▶ **ЗАДАНИЯ**:
1: Определите, соответствуют ли тексту об этапе на Север утверждения (а), (б) и (в): (а) во время этапа ИБ знал, куда его везут; (б) купе в «Столыпине» рассчитано на четырех человек, а везли в нем шестнадцать; (в) окна в купе «Столыпина» были открыты. Для каждого утверждения дайте ответ «да» или «нет» и приведите точную цитату, которая это решает.
2: Перечислите по порядку все пункты, через которые, согласно тексту об этапе на Север, прошел путь ИБ после суда, до того как его посадили на поезд.

▶ **ТЕКСТ ДЛЯ ЧТЕНИЯ**:
----
Глава 4. Ссылка на север: весна 1986
Глава 4. Ссылка на север: весна 1986
СВ: Давайте поговорим о вашей ссылке. Мне об этом интересно узнать по многим причинам. В частности и потому, что меня всегда очень привлекал русский Север.
ИБ: Ну это был не совсем тот русский Север, о котором обычно идет речь в художественной литературе или искусстве. И который так любят интеллигентные люди в России. Но зато он был настоящий.
СВ: Вот и расскажите мне о настоящем Севере. Как вы туда попали? Как развивались события после процесса?
ИБ: После суда меня отправили назад в участок, а из участка в «Кресты». Из «Крестов» этапом через Вологду в Архангельск. Там меня посадили на поезд и повезли. Куда везут, я не знал. И никто в поезде не знал.
СВ: Была целая партия?
ИБ: Да, причем там были кто угодно. В большинстве своем, уголовники. Никаких так называемых интеллигентных людей мне там не попадалось. Хотя был один человек, который, надо сказать, раз и навсегда снял для меня всю эту проблему правозащитного движения с повестки дня. Он был со мной в одном купе.
СВ: А что, ехали в нормальных поездах, с купе?
ИБ: Нет, ну какие там нормальные поезда? Ехали в «Столыпине».
СВ: А что это такое — «Столыпин»?
ИБ: «Столыпин» — это тюремный вагон. Так называемый вагонзак. Существовал он в двух образцах: до модернизации и после. У нас был старенький «Столыпин». Окна в купе забраны решетками и заколочены, забиты ставнями. Купе по размеру рассчитано на четырех человек, как обычно. Но в этом купе на четырех везут шестнадцать, да? То есть верхняя полка перекидывается и ее используют как сплошной лежак. И вас туда набивают как, действительно, сельдей в бочку. Или, лучше сказать, как сардинки в банку. И таким образом вас везут.
СВ: Как же вы там выживали?
----
Записи данных:
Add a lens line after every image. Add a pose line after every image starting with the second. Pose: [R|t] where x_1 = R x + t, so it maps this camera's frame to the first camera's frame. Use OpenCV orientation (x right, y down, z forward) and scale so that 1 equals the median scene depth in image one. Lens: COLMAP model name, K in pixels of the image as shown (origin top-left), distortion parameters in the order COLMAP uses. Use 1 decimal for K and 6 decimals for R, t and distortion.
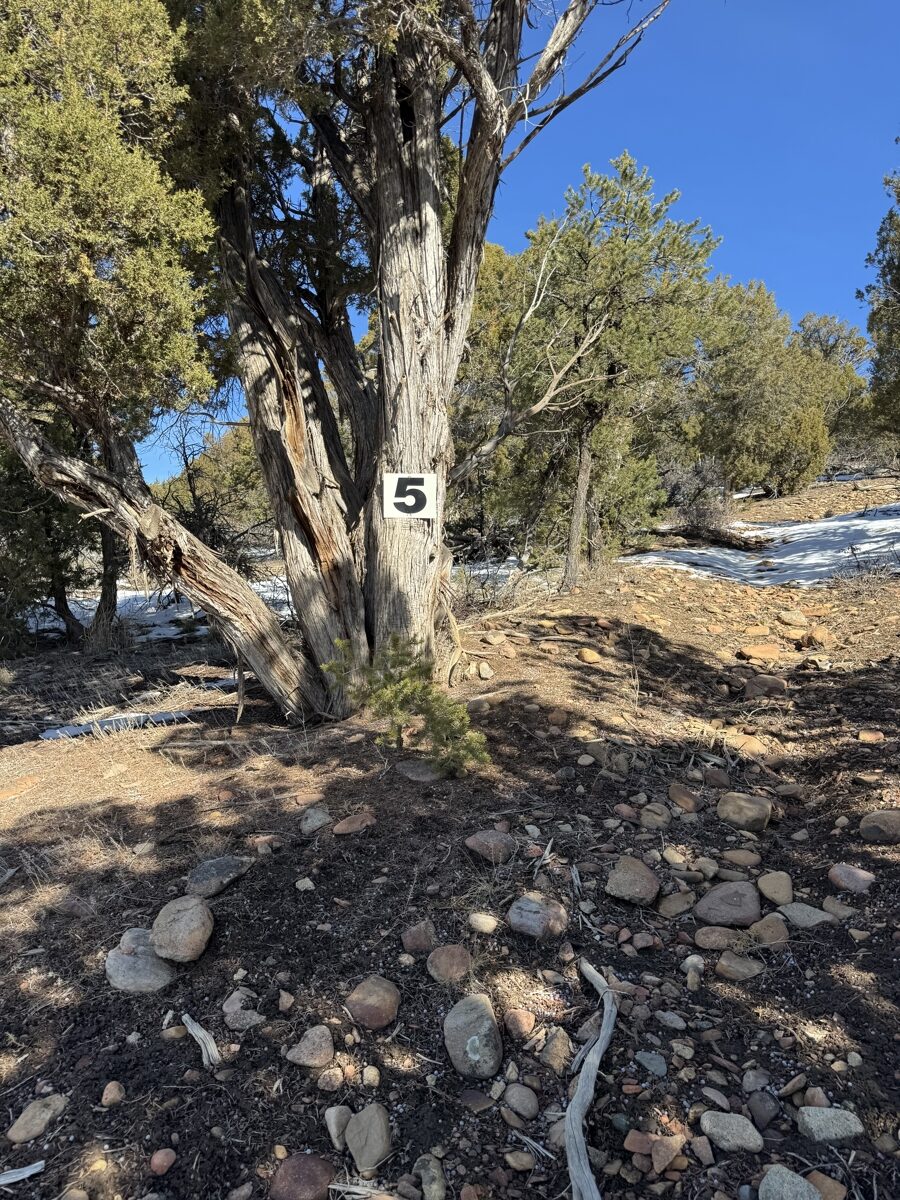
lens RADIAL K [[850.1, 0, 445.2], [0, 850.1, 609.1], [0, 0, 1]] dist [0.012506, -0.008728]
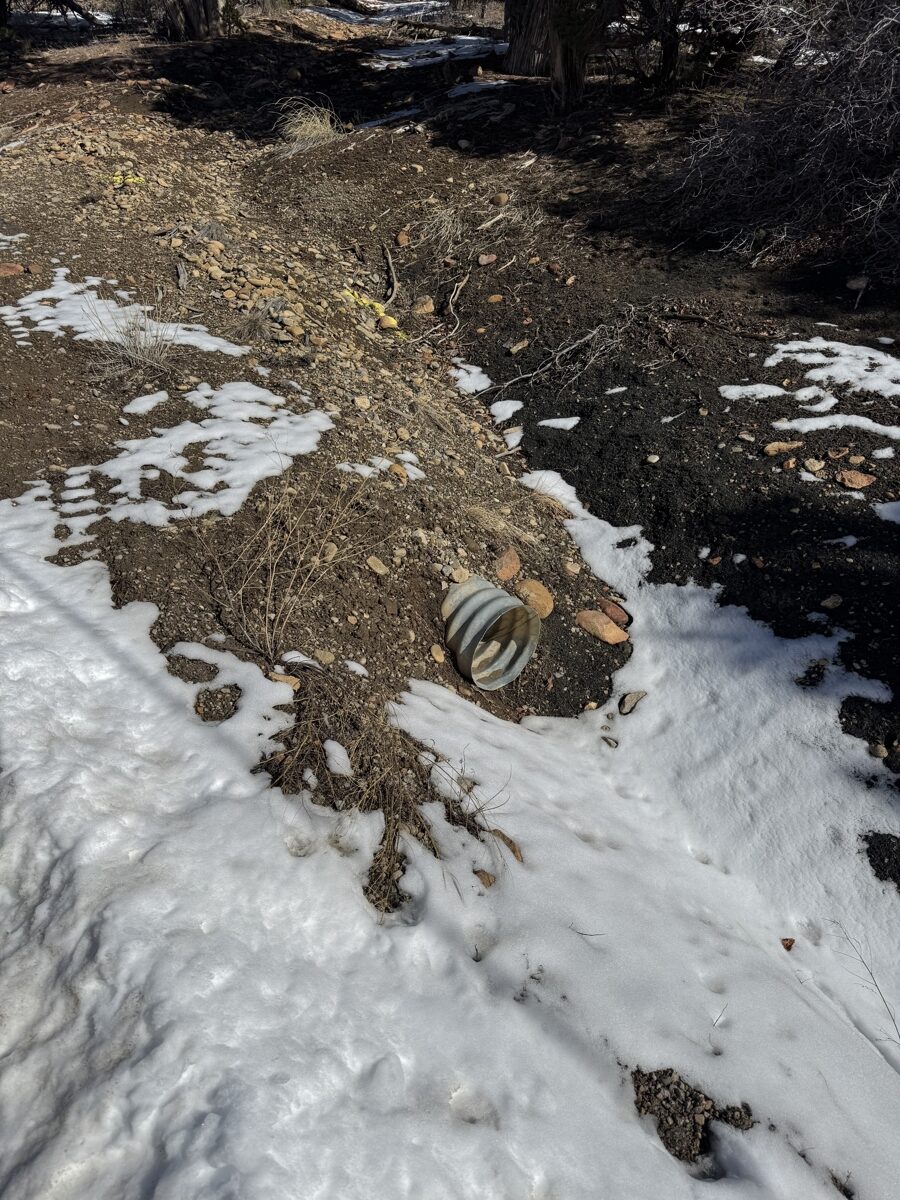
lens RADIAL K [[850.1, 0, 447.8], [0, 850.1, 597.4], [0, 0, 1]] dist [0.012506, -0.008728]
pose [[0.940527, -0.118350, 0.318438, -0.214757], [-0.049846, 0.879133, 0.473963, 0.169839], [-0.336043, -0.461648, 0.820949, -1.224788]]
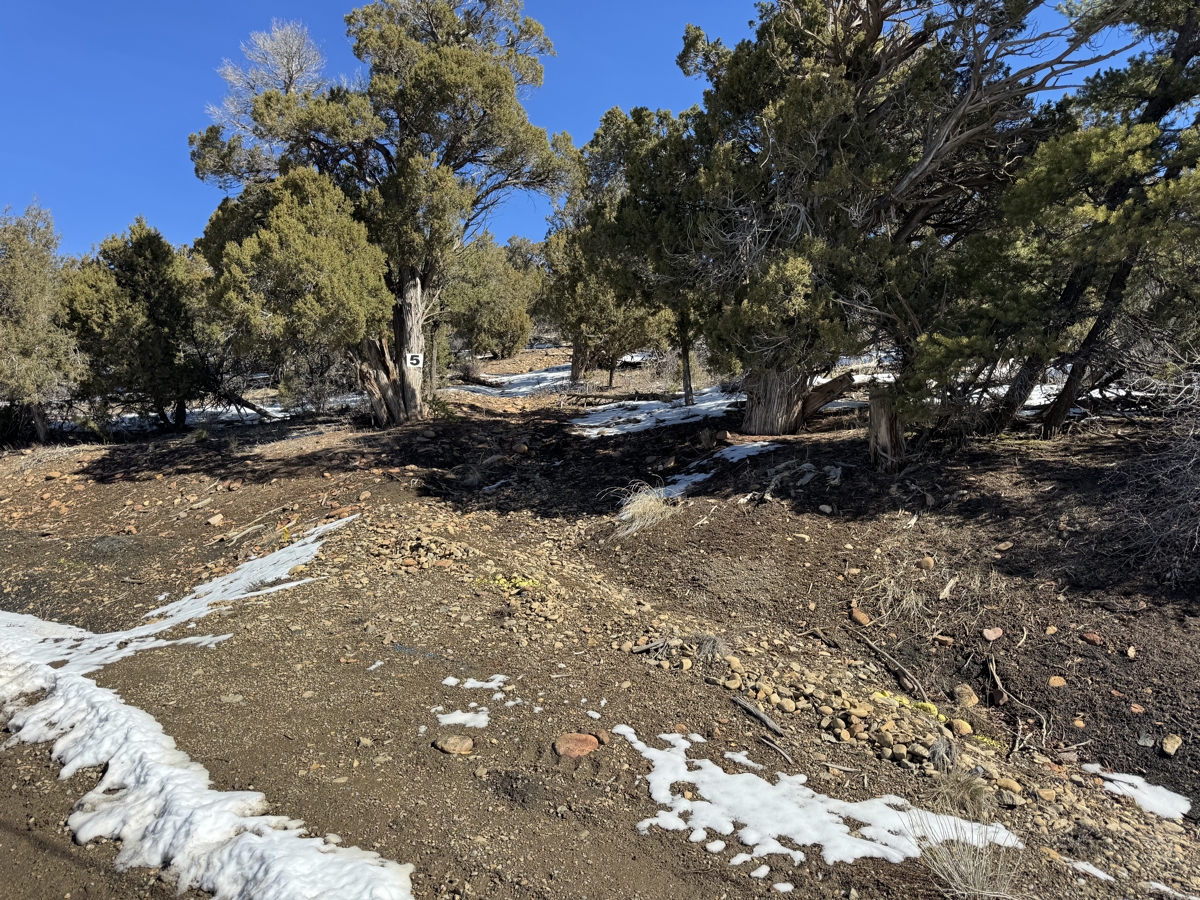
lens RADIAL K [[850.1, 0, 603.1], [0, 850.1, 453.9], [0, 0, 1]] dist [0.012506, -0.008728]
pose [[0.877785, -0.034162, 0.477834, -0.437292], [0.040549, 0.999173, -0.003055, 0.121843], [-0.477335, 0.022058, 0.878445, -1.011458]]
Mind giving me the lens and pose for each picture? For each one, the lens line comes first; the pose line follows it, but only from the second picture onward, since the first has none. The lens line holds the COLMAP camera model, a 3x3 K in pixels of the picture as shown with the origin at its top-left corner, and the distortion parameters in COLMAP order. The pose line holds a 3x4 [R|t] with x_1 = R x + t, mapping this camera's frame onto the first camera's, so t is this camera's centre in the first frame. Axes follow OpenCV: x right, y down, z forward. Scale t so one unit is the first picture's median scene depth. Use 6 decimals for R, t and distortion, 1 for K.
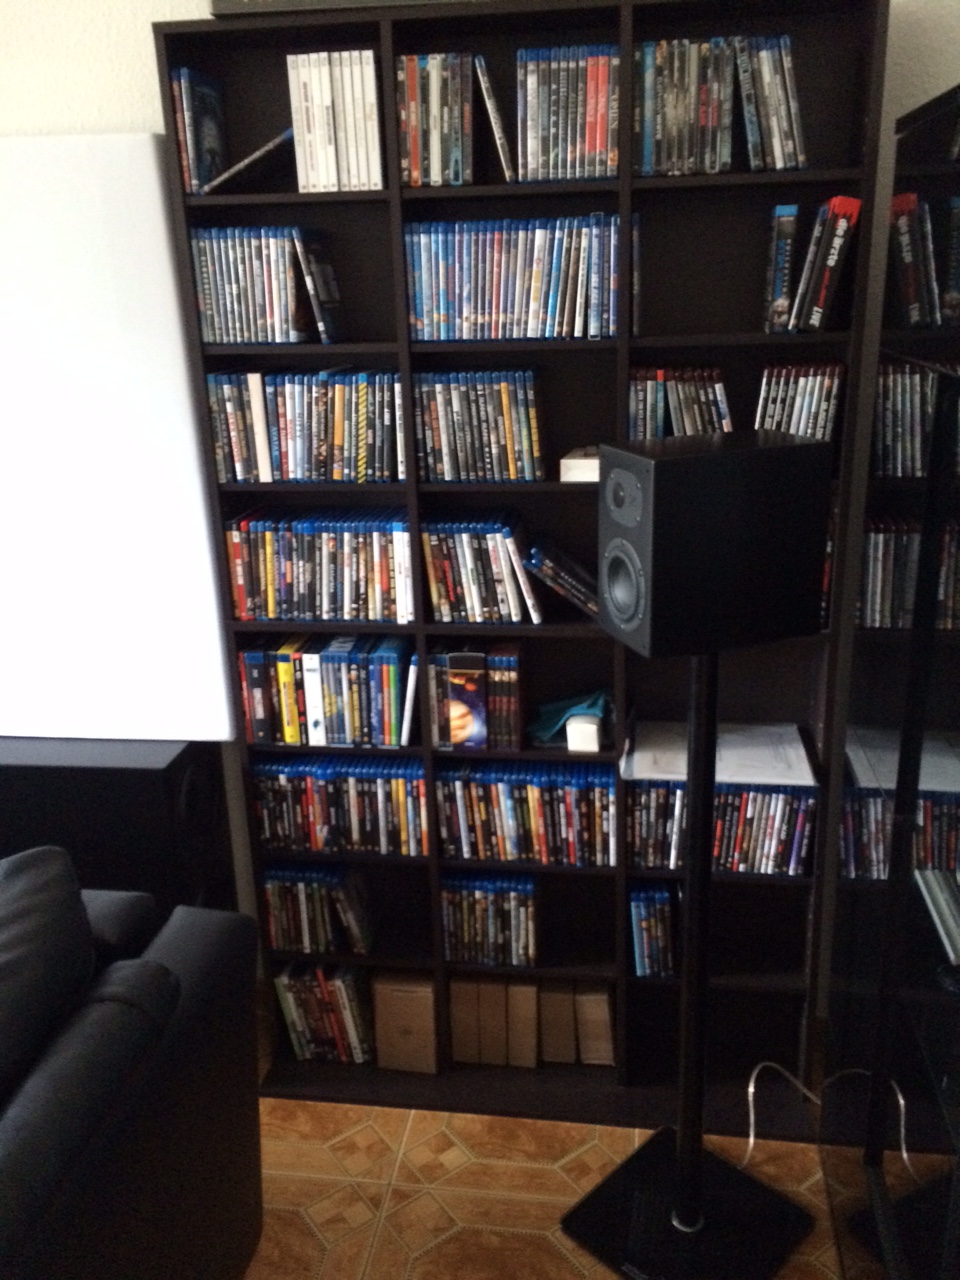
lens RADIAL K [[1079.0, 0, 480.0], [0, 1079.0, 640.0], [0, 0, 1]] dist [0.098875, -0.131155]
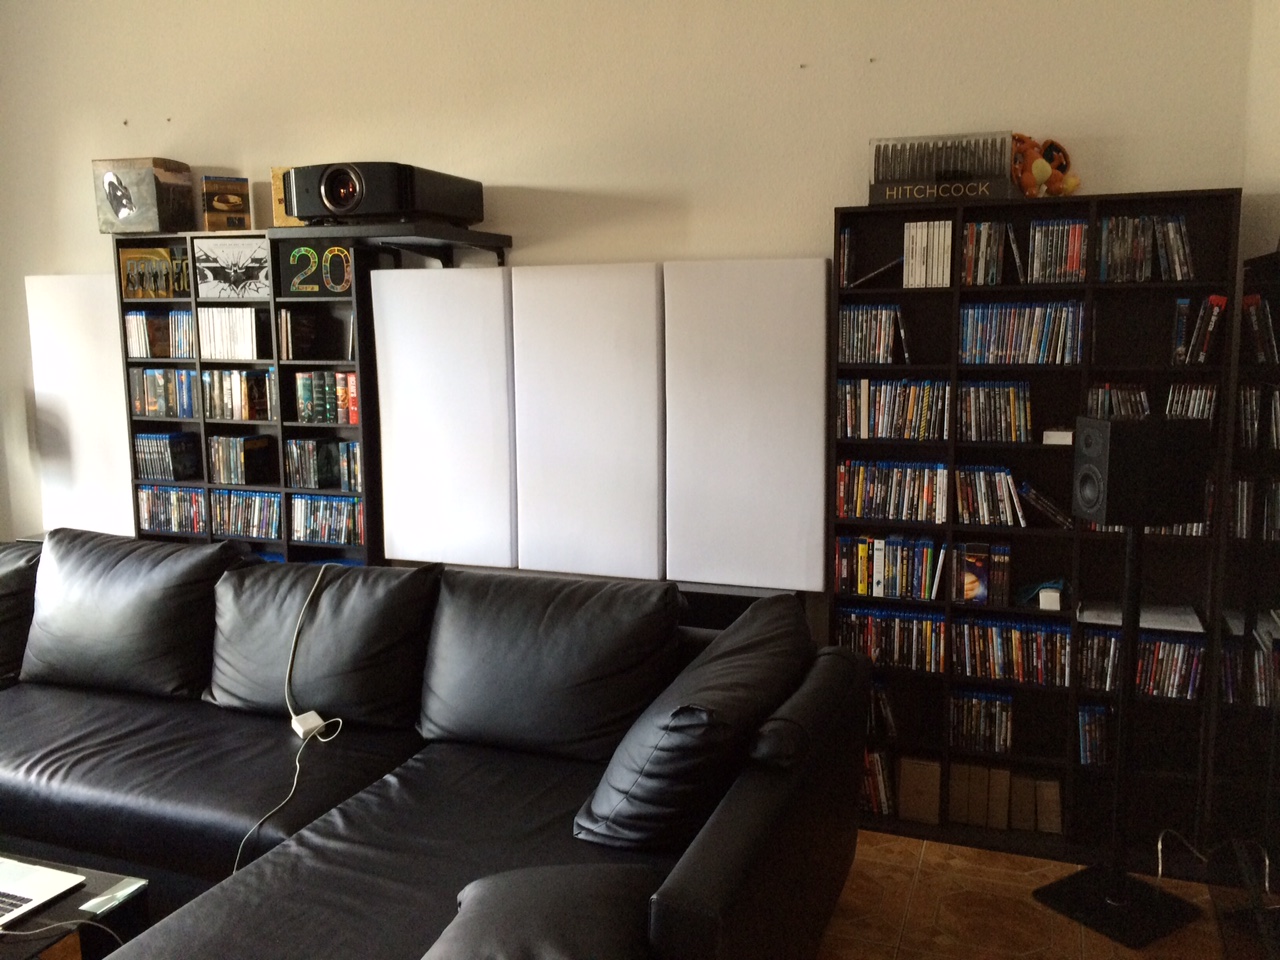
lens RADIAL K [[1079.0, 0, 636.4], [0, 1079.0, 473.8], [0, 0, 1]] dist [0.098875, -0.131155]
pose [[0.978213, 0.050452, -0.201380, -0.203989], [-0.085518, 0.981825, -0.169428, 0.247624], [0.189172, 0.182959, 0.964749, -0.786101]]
----
▶ **ОТВЕТЫ К ЗАДАНИЯМ**:
1:
(а) Нет: «Куда везут, я не знал.»
(б) Да: «Купе по размеру рассчитано на четырех человек, как обычно. Но в этом купе на четырех везут шестнадцать, да?»
(в) Нет: «Окна в купе забраны решетками и заколочены, забиты ставнями.»

2: Участок, «Кресты», Вологда, Архангельск.